Each year, during the past several decades, people have been destroying enough tropical forest to cover an area the size of Pennsylvania. The geographic range of many species in the tropics is generally far smaller than it is in the temperate or polar latitudes. Thus, in the tropics, the species found in one acre differ from those in an adjacent acre far more than is the case elsewhere. During the last century, almost one half of the rainforests on earth have been destroyed. At the current rate of destruction, there will be only tiny patches of rainforest left by the middle of the 21st century. Due to the tremendous concentration of species in the tropics and their often narrow geographic ranges, biologists estimate that tropical deforestation will result in the loss of half or more of the existing species on earth during the next 75 years. Humanity is now in the process of destroying roughly as many species during the next 50 to 100 years as were wiped out every 100 million years by natural causes. It is inconceivable that, during the coming millennia, evolution could replace with new species those lost to deforestation and other human actions.

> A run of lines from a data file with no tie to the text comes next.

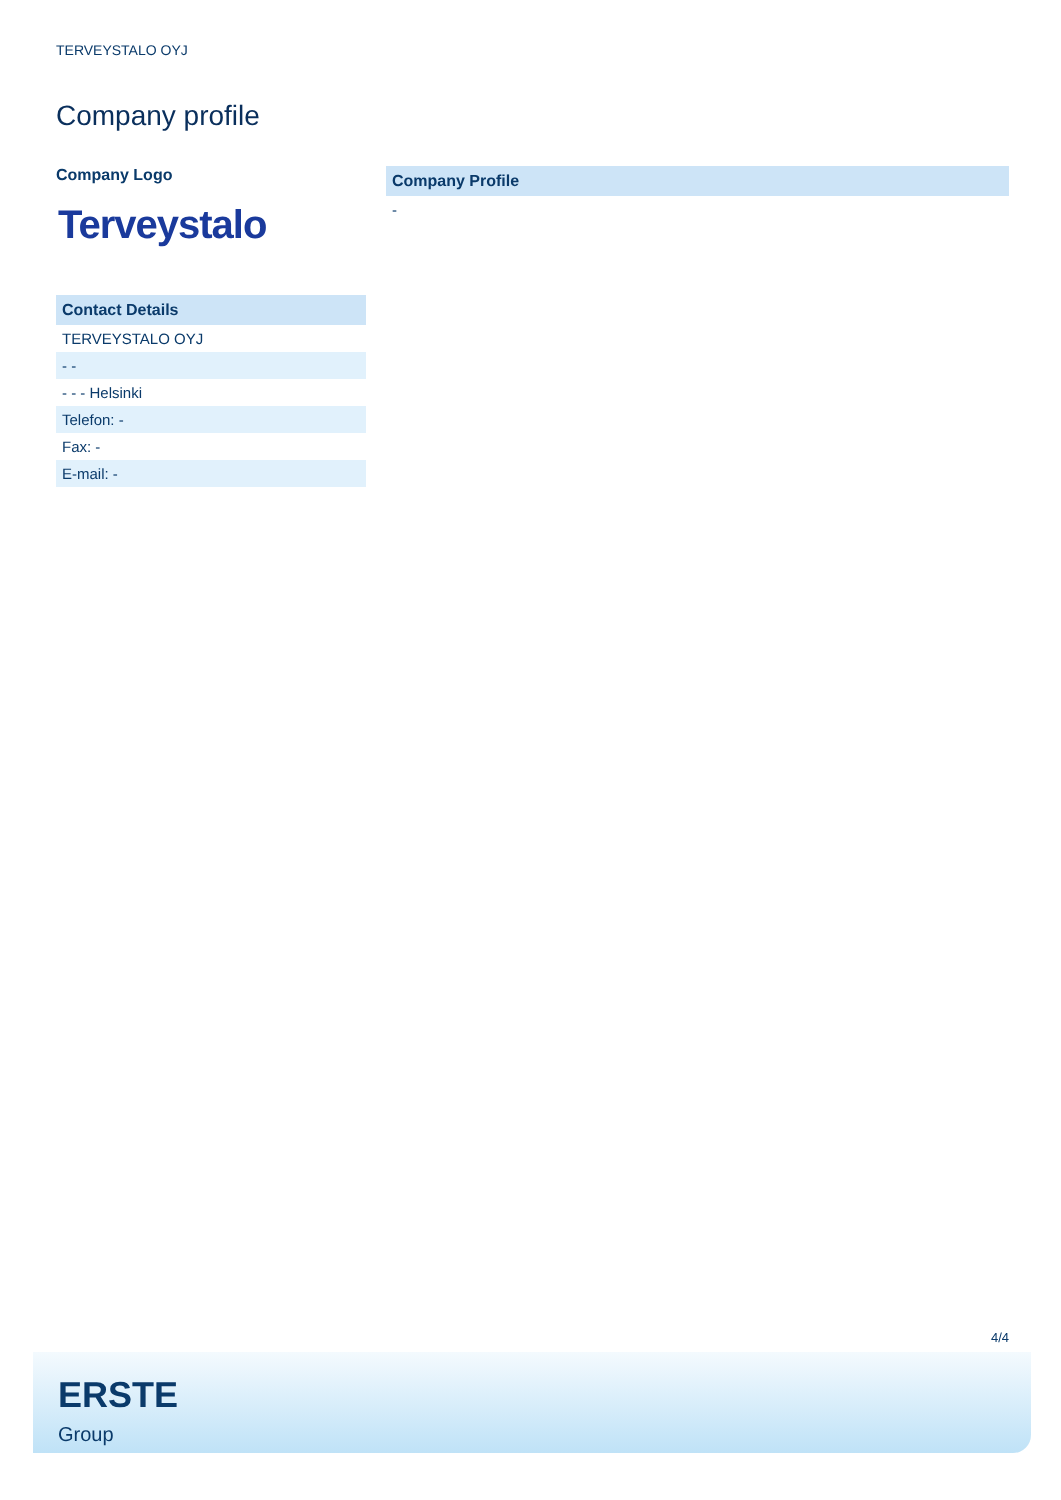TERVEYSTALO OYJ
Company profile
Company Logo
Terveystalo
| Contact Details |
| --- |
| TERVEYSTALO OYJ |
| - - |
| - - - Helsinki |
| Telefon: - |
| Fax: - |
| E-mail: - |
| Company Profile |
| --- |
| - |
4/4
ERSTE
Group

Conservation and sustainable management requires detailed knowledge of the state of the ecosystem along with datasets that can provide information about the geographical distributions of species, environmental factors that define the resilience of ecosystems and species habitats and the processes that create or change the habitats. It’s impractical and impossible to determine all the species or sample at all the places in a particular ecosystem due to logical constraints, which necessitates monitoring taxa that are true indicators of the ecosystem. This could be achieved with the knowledge of presence and absence of certain indicator species. Also with rapid assessments being more stressed on, the need for identifying certain indicator species that can indicate the state of the ecosystem is required. Species delineated as indicator taxa (Lawton et al. 1998) or as a focal group (Di Castri et al. 1992) hence must:

  1. Be easy to sample and monitor,
  2. Represent diverse groups of biological significance,
  3. Exhibit interrelations with diversity of other taxa and
  4. Respond to changes in the ecosystem (Oliver and Beattie 1996).

Appropriate conservation strategies are to be evolved and implemented in order to maintain the existing high levels of diversity and endemism at Western Ghats. This could be achieved with inventorying, regular monitoring and management. 

Insects
Insects are virtually everywhere on the earth’s surface, excluded only by the extremes of climate at the poles and on the peaks of highest mountains; just a few species live in the sea   (Cheng, 1976). May (1990) estimates show that there are around 750000 and 790000 insect species whereas Hammond (1992) estimates show that as 950000. For the purpose of inventorying a number of 8 million insects and 8.9 million arthropods is currently used, with a world total of all the species coming to about 12.25 million (Hammond, 1992). Currently estimates ranges from 1.84 million to 50 million, with around 10 million being more favoured (Samways 1994) and quoted. Insects are numerous as individuals and species, being by far the most dominant animal biomass, genetic variety and biotic species interactors in terrestrial ecosystems. One of the intricate across-taxon interaction has been insect-plant interrelations (Samways 1994). Insects have a strong hold and a major say in most ecosystem processes, as they are pollinators and nutrient cyclers. A large number of them act as insect predators and mutualists all of which require conservation. Using insects to study how creation of mosaics, fragmentation of land, deforestation and creation of monocultures have an impact on diversity and stability of an ecosystem is a challenging and interesting task as it not only involves taxonomy of the concerned group but is also related to the behavioural aspects of the taxa under study.